**Input data**.
*****
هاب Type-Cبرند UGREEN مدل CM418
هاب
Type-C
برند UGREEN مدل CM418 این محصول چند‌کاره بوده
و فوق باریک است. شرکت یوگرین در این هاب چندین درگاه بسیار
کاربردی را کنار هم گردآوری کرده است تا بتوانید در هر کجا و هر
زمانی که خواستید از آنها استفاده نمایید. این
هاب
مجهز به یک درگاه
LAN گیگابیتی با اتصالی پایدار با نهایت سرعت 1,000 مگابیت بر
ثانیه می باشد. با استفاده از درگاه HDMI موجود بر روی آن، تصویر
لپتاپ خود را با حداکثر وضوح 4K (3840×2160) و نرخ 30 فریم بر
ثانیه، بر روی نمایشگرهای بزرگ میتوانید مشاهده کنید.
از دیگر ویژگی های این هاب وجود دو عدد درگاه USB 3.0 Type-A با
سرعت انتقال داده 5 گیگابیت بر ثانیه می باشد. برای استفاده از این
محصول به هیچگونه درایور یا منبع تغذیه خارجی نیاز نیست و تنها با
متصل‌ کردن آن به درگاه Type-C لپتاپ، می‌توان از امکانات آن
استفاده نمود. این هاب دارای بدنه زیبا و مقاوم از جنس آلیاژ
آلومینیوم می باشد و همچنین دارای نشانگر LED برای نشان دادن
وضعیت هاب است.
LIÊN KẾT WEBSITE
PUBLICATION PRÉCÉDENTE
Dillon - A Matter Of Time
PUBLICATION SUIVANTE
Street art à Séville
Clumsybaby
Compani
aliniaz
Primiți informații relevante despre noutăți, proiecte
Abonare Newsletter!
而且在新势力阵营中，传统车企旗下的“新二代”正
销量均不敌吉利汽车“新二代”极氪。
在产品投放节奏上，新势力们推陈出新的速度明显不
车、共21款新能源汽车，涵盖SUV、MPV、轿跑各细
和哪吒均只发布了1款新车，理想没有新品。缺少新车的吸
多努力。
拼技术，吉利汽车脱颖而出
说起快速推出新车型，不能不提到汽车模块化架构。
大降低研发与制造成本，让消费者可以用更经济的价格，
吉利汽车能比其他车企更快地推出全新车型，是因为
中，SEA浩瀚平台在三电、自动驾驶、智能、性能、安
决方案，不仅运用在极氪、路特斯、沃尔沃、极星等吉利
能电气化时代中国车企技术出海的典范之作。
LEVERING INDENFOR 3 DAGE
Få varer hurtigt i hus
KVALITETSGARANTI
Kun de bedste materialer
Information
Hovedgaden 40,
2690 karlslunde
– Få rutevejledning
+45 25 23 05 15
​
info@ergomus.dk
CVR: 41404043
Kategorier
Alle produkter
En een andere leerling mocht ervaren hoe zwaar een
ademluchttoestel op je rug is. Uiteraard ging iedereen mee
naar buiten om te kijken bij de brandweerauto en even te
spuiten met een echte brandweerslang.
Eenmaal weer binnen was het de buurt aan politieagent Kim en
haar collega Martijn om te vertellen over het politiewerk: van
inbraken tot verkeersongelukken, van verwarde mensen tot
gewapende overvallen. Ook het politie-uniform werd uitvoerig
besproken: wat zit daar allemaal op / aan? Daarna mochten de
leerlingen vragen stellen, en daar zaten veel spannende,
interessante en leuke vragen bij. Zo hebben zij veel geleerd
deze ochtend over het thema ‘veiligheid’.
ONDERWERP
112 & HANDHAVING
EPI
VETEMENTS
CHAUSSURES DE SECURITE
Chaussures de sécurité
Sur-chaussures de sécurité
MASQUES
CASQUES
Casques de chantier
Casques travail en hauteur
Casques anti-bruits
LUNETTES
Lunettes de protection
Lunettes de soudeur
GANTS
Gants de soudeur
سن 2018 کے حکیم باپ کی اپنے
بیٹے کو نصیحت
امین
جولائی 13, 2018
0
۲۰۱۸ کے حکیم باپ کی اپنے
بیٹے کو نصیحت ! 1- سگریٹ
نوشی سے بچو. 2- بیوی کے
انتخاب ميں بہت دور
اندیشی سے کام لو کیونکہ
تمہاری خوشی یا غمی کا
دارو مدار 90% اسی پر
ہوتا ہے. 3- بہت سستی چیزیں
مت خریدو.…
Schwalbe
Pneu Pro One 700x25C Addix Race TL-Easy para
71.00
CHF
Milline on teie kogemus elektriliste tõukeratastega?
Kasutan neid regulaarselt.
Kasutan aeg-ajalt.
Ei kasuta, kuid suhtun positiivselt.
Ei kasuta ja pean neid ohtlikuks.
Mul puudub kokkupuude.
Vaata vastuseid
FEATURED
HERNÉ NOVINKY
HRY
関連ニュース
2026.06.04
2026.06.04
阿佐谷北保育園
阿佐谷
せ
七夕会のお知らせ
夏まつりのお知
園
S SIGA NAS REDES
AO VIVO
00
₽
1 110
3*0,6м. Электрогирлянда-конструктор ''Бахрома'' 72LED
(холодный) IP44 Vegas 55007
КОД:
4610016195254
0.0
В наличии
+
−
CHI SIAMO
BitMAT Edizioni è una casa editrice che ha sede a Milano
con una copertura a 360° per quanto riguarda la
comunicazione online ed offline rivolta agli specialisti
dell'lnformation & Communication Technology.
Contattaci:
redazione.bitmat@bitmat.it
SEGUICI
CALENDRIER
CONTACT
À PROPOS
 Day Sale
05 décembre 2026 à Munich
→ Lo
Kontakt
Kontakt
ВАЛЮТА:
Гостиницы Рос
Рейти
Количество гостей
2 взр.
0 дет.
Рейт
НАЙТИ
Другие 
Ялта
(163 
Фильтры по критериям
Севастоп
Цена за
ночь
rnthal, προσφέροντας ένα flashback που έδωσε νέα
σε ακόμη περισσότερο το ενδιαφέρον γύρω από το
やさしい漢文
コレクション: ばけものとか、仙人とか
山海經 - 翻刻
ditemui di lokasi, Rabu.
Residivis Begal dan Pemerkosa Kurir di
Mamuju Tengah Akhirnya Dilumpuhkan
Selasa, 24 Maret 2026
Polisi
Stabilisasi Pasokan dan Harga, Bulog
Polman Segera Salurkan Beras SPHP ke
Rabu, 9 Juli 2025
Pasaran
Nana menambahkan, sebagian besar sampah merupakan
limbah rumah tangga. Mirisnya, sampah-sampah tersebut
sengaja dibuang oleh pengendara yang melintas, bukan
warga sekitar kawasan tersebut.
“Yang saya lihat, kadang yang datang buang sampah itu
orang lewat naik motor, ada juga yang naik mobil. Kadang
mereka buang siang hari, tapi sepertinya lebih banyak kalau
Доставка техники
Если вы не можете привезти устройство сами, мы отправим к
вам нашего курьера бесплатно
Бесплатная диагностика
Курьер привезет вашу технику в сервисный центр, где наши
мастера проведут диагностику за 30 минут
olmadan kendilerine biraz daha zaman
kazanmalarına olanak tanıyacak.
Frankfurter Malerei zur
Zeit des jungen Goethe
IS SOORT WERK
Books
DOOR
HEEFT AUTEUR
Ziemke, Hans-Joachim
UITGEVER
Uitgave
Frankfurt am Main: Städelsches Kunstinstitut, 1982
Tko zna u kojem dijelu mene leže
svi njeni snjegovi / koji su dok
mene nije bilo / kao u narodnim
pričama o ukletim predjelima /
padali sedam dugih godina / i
*****
**Instructions for the task**. Rewrite all the rows above, replacing "UGREEN" with "Ugreen" wherever it occurs and changing nothing else.

**Answer area**.
هاب Type-Cبرند Ugreen مدل CM418
هاب
Type-C
برند Ugreen مدل CM418 این محصول چند‌کاره بوده
و فوق باریک است. شرکت یوگرین در این هاب چندین درگاه بسیار
کاربردی را کنار هم گردآوری کرده است تا بتوانید در هر کجا و هر
زمانی که خواستید از آنها استفاده نمایید. این
هاب
مجهز به یک درگاه
LAN گیگابیتی با اتصالی پایدار با نهایت سرعت 1,000 مگابیت بر
ثانیه می باشد. با استفاده از درگاه HDMI موجود بر روی آن، تصویر
لپتاپ خود را با حداکثر وضوح 4K (3840×2160) و نرخ 30 فریم بر
ثانیه، بر روی نمایشگرهای بزرگ میتوانید مشاهده کنید.
از دیگر ویژگی های این هاب وجود دو عدد درگاه USB 3.0 Type-A با
سرعت انتقال داده 5 گیگابیت بر ثانیه می باشد. برای استفاده از این
محصول به هیچگونه درایور یا منبع تغذیه خارجی نیاز نیست و تنها با
متصل‌ کردن آن به درگاه Type-C لپتاپ، می‌توان از امکانات آن
استفاده نمود. این هاب دارای بدنه زیبا و مقاوم از جنس آلیاژ
آلومینیوم می باشد و همچنین دارای نشانگر LED برای نشان دادن
وضعیت هاب است.
LIÊN KẾT WEBSITE
PUBLICATION PRÉCÉDENTE
Dillon - A Matter Of Time
PUBLICATION SUIVANTE
Street art à Séville
Clumsybaby
Compani
aliniaz
Primiți informații relevante despre noutăți, proiecte
Abonare Newsletter!
而且在新势力阵营中，传统车企旗下的“新二代”正
销量均不敌吉利汽车“新二代”极氪。
在产品投放节奏上，新势力们推陈出新的速度明显不
车、共21款新能源汽车，涵盖SUV、MPV、轿跑各细
和哪吒均只发布了1款新车，理想没有新品。缺少新车的吸
多努力。
拼技术，吉利汽车脱颖而出
说起快速推出新车型，不能不提到汽车模块化架构。
大降低研发与制造成本，让消费者可以用更经济的价格，
吉利汽车能比其他车企更快地推出全新车型，是因为
中，SEA浩瀚平台在三电、自动驾驶、智能、性能、安
决方案，不仅运用在极氪、路特斯、沃尔沃、极星等吉利
能电气化时代中国车企技术出海的典范之作。
LEVERING INDENFOR 3 DAGE
Få varer hurtigt i hus
KVALITETSGARANTI
Kun de bedste materialer
Information
Hovedgaden 40,
2690 karlslunde
– Få rutevejledning
+45 25 23 05 15
​
info@ergomus.dk
CVR: 41404043
Kategorier
Alle produkter
En een andere leerling mocht ervaren hoe zwaar een
ademluchttoestel op je rug is. Uiteraard ging iedereen mee
naar buiten om te kijken bij de brandweerauto en even te
spuiten met een echte brandweerslang.
Eenmaal weer binnen was het de buurt aan politieagent Kim en
haar collega Martijn om te vertellen over het politiewerk: van
inbraken tot verkeersongelukken, van verwarde mensen tot
gewapende overvallen. Ook het politie-uniform werd uitvoerig
besproken: wat zit daar allemaal op / aan? Daarna mochten de
leerlingen vragen stellen, en daar zaten veel spannende,
interessante en leuke vragen bij. Zo hebben zij veel geleerd
deze ochtend over het thema ‘veiligheid’.
ONDERWERP
112 & HANDHAVING
EPI
VETEMENTS
CHAUSSURES DE SECURITE
Chaussures de sécurité
Sur-chaussures de sécurité
MASQUES
CASQUES
Casques de chantier
Casques travail en hauteur
Casques anti-bruits
LUNETTES
Lunettes de protection
Lunettes de soudeur
GANTS
Gants de soudeur
سن 2018 کے حکیم باپ کی اپنے
بیٹے کو نصیحت
امین
جولائی 13, 2018
0
۲۰۱۸ کے حکیم باپ کی اپنے
بیٹے کو نصیحت ! 1- سگریٹ
نوشی سے بچو. 2- بیوی کے
انتخاب ميں بہت دور
اندیشی سے کام لو کیونکہ
تمہاری خوشی یا غمی کا
دارو مدار 90% اسی پر
ہوتا ہے. 3- بہت سستی چیزیں
مت خریدو.…
Schwalbe
Pneu Pro One 700x25C Addix Race TL-Easy para
71.00
CHF
Milline on teie kogemus elektriliste tõukeratastega?
Kasutan neid regulaarselt.
Kasutan aeg-ajalt.
Ei kasuta, kuid suhtun positiivselt.
Ei kasuta ja pean neid ohtlikuks.
Mul puudub kokkupuude.
Vaata vastuseid
FEATURED
HERNÉ NOVINKY
HRY
関連ニュース
2026.06.04
2026.06.04
阿佐谷北保育園
阿佐谷
せ
七夕会のお知らせ
夏まつりのお知
園
S SIGA NAS REDES
AO VIVO
00
₽
1 110
3*0,6м. Электрогирлянда-конструктор ''Бахрома'' 72LED
(холодный) IP44 Vegas 55007
КОД:
4610016195254
0.0
В наличии
+
−
CHI SIAMO
BitMAT Edizioni è una casa editrice che ha sede a Milano
con una copertura a 360° per quanto riguarda la
comunicazione online ed offline rivolta agli specialisti
dell'lnformation & Communication Technology.
Contattaci:
redazione.bitmat@bitmat.it
SEGUICI
CALENDRIER
CONTACT
À PROPOS
 Day Sale
05 décembre 2026 à Munich
→ Lo
Kontakt
Kontakt
ВАЛЮТА:
Гостиницы Рос
Рейти
Количество гостей
2 взр.
0 дет.
Рейт
НАЙТИ
Другие 
Ялта
(163 
Фильтры по критериям
Севастоп
Цена за
ночь
rnthal, προσφέροντας ένα flashback που έδωσε νέα
σε ακόμη περισσότερο το ενδιαφέρον γύρω από το
やさしい漢文
コレクション: ばけものとか、仙人とか
山海經 - 翻刻
ditemui di lokasi, Rabu.
Residivis Begal dan Pemerkosa Kurir di
Mamuju Tengah Akhirnya Dilumpuhkan
Selasa, 24 Maret 2026
Polisi
Stabilisasi Pasokan dan Harga, Bulog
Polman Segera Salurkan Beras SPHP ke
Rabu, 9 Juli 2025
Pasaran
Nana menambahkan, sebagian besar sampah merupakan
limbah rumah tangga. Mirisnya, sampah-sampah tersebut
sengaja dibuang oleh pengendara yang melintas, bukan
warga sekitar kawasan tersebut.
“Yang saya lihat, kadang yang datang buang sampah itu
orang lewat naik motor, ada juga yang naik mobil. Kadang
mereka buang siang hari, tapi sepertinya lebih banyak kalau
Доставка техники
Если вы не можете привезти устройство сами, мы отправим к
вам нашего курьера бесплатно
Бесплатная диагностика
Курьер привезет вашу технику в сервисный центр, где наши
мастера проведут диагностику за 30 минут
olmadan kendilerine biraz daha zaman
kazanmalarına olanak tanıyacak.
Frankfurter Malerei zur
Zeit des jungen Goethe
IS SOORT WERK
Books
DOOR
HEEFT AUTEUR
Ziemke, Hans-Joachim
UITGEVER
Uitgave
Frankfurt am Main: Städelsches Kunstinstitut, 1982
Tko zna u kojem dijelu mene leže
svi njeni snjegovi / koji su dok
mene nije bilo / kao u narodnim
pričama o ukletim predjelima /
padali sedam dugih godina / i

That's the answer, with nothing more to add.